Monongalia Schools Superintendent Eddie Campbell Jr. used the “p” word on Wednesday as he discussed the fortunes of Amendment 4, which would have granted sweeping oversight of West Virginia’s public schools to the state legislature.
But that word wasn’t “politics.”
For him, it was “practicality.”
Voters the day before gave a failing grade to the constitutional amendment, which critics said would have hamstrung the state Board of Education on any action it would have wanted to enact or undertake in the future.
That would have meant having to garner a collective OK from the legislature on everything from standards for advanced placement courses to new statutes for, say, high school lacrosse teams.

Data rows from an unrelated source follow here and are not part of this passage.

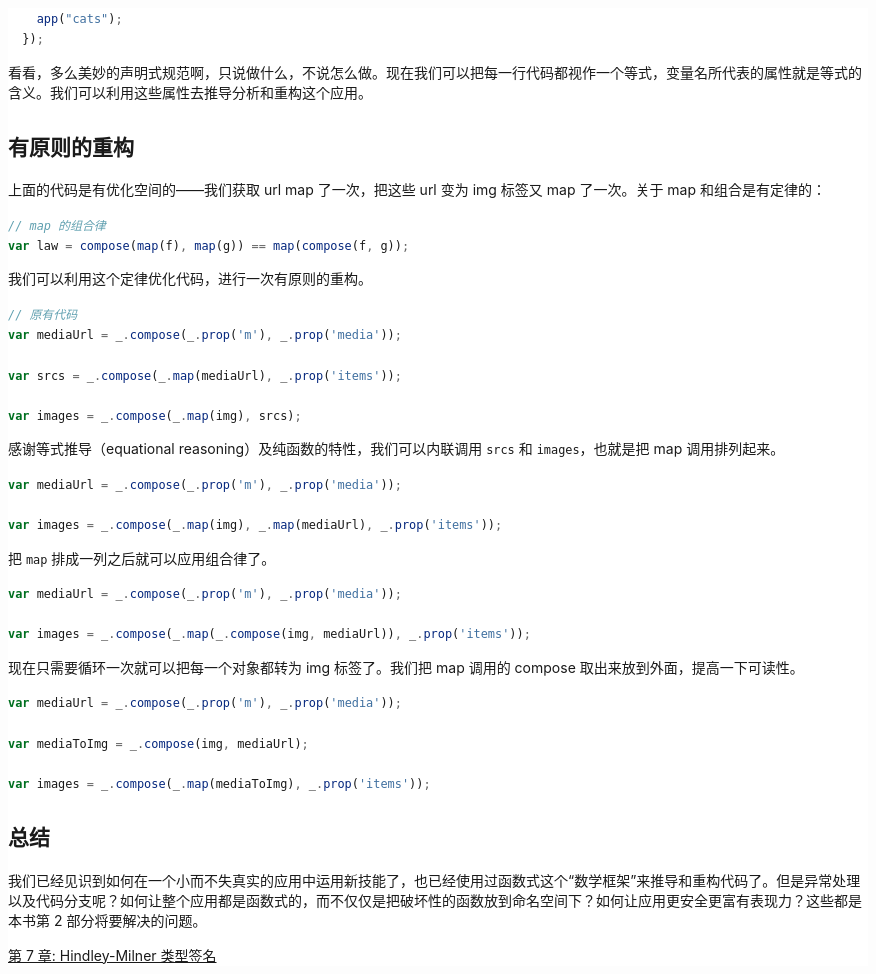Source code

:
 ```js
    app("cats");
  });
```

看看，多么美妙的声明式规范啊，只说做什么，不说怎么做。现在我们可以把每一行代码都视作一个等式，变量名所代表的属性就是等式的含义。我们可以利用这些属性去推导分析和重构这个应用。

## 有原则的重构

上面的代码是有优化空间的——我们获取 url map 了一次，把这些 url 变为 img 标签又 map 了一次。关于 map 和组合是有定律的：

```js
// map 的组合律
var law = compose(map(f), map(g)) == map(compose(f, g));
```

我们可以利用这个定律优化代码，进行一次有原则的重构。

```js
// 原有代码
var mediaUrl = _.compose(_.prop('m'), _.prop('media'));

var srcs = _.compose(_.map(mediaUrl), _.prop('items'));

var images = _.compose(_.map(img), srcs);

```

感谢等式推导（equational reasoning）及纯函数的特性，我们可以内联调用 `srcs` 和 `images`，也就是把 map 调用排列起来。

```js
var mediaUrl = _.compose(_.prop('m'), _.prop('media'));

var images = _.compose(_.map(img), _.map(mediaUrl), _.prop('items'));
```

把 `map` 排成一列之后就可以应用组合律了。

```js
var mediaUrl = _.compose(_.prop('m'), _.prop('media'));

var images = _.compose(_.map(_.compose(img, mediaUrl)), _.prop('items'));
```

现在只需要循环一次就可以把每一个对象都转为 img 标签了。我们把 map 调用的 compose 取出来放到外面，提高一下可读性。

```js
var mediaUrl = _.compose(_.prop('m'), _.prop('media'));

var mediaToImg = _.compose(img, mediaUrl);

var images = _.compose(_.map(mediaToImg), _.prop('items'));
```

## 总结

我们已经见识到如何在一个小而不失真实的应用中运用新技能了，也已经使用过函数式这个“数学框架”来推导和重构代码了。但是异常处理以及代码分支呢？如何让整个应用都是函数式的，而不仅仅是把破坏性的函数放到命名空间下？如何让应用更安全更富有表现力？这些都是本书第 2 部分将要解决的问题。

[第 7 章: Hindley-Milner 类型签名](ch7.md)
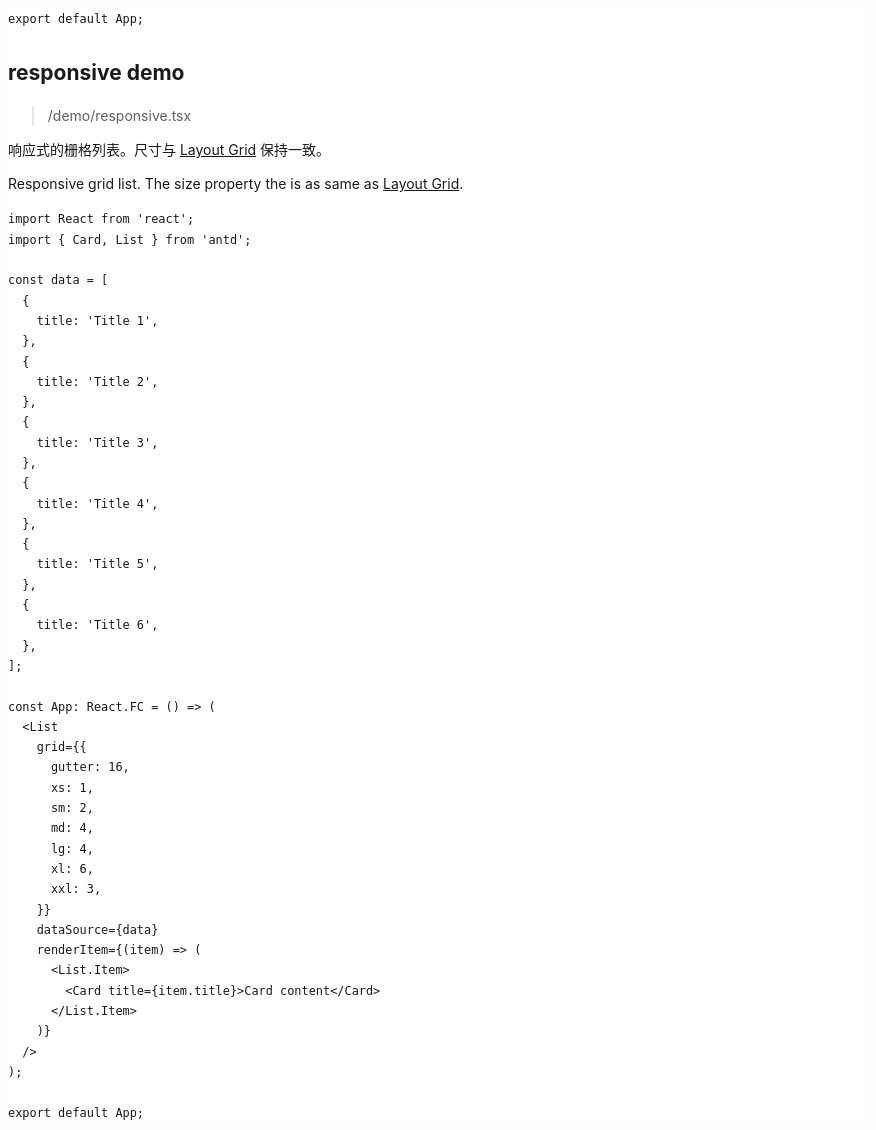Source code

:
 ```tsx
export default App;
```

## responsive demo
>/demo/responsive.tsx


响应式的栅格列表。尺寸与 [Layout Grid](/components/grid/#col) 保持一致。



Responsive grid list. The size property the is as same as [Layout Grid](/components/grid/#col).
```tsx
import React from 'react';
import { Card, List } from 'antd';

const data = [
  {
    title: 'Title 1',
  },
  {
    title: 'Title 2',
  },
  {
    title: 'Title 3',
  },
  {
    title: 'Title 4',
  },
  {
    title: 'Title 5',
  },
  {
    title: 'Title 6',
  },
];

const App: React.FC = () => (
  <List
    grid={{
      gutter: 16,
      xs: 1,
      sm: 2,
      md: 4,
      lg: 4,
      xl: 6,
      xxl: 3,
    }}
    dataSource={data}
    renderItem={(item) => (
      <List.Item>
        <Card title={item.title}>Card content</Card>
      </List.Item>
    )}
  />
);

export default App;
```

And lawmakers, said Campbell, who previously headed Tucker County Schools, have enough entries on their job description as it is.
While they’re elected to create and oversee state policy as a whole, he said, state Board of Education members, who are appointed, have just one job — multi-tiered, as it may be.
“They give 100% focus to our schools,” the superintendent said. “Lawmakers, with all the good work they do, aren’t able to give that focus.”
For Dale Lee, though, the word leading up to Election Day was “politics” — of the worst, base kind, he said.
Lee, who is president of the West Virginia Education Association, a leading union for school employees, characterized Amendment 4 as a “power grab” for the state’s Republican-led legislature.
The amendment was fronted while West Virginia’s public school system is still getting over COVID, as it were.
Recent national assessments showed record lows in reading and math scores, which educators say is a direct boomerang to the pandemic and statewide shift to remote learning wrought by it in 2020 — as positive diagnoses and deaths began to mount.
Now, the national angst is pegged even more, over concerns of increasing gun violence in schools.
Couple that with classrooms not always fronted by educators certified in the subject, given across the board shortages in the profession.
The state’s first-ever charter schools are also making frontier inroads, in the meantime.
West Virginia’s Supreme Court last month granted a measure — reversed from a lower court ruling — that now allows a voucher of $4,300 in state money for families that qualify, which could end up being a boon for such schools.
That’s because the allotment may be used as parents see fit, for private education or homeschooling.
In the meantime, just five counties — Berkeley, Hampshire, Hancock, Jefferson and Morgan — voted in the affirmative for the amendment.
Mon voters were 65% opposed to it, according the numbers, which are still unofficial.
Voters across Marion, Preston and Harrison counties, meanwhile, cast nay votes at nearly the same rate.